Instruction -
Reproduce the text of each of the entries below word for word, leaving the pictures out of your answer.

Material provided -
....

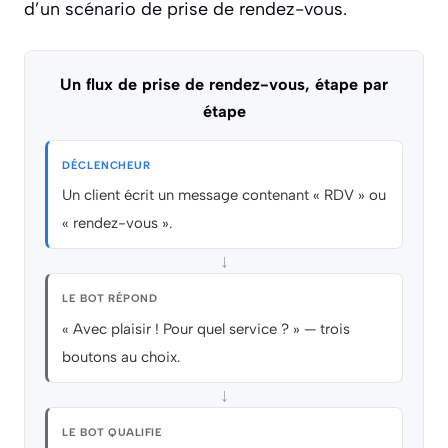
d’un scénario de prise de rendez-vous.
Un flux de prise de rendez-vous, étape par
étape
DÉCLENCHEUR
Un client écrit un message contenant « RDV » ou
« rendez-vous ».
↓
LE BOT RÉPOND
« Avec plaisir ! Pour quel service ? » — trois
boutons au choix.
↓
LE BOT QUALIFIE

....

Reply -
d’un scénario de prise de rendez-vous.
Un flux de prise de rendez-vous, étape par
étape
DÉCLENCHEUR
Un client écrit un message contenant « RDV » ou
« rendez-vous ».
↓
LE BOT RÉPOND
« Avec plaisir ! Pour quel service ? » — trois
boutons au choix.
↓
LE BOT QUALIFIE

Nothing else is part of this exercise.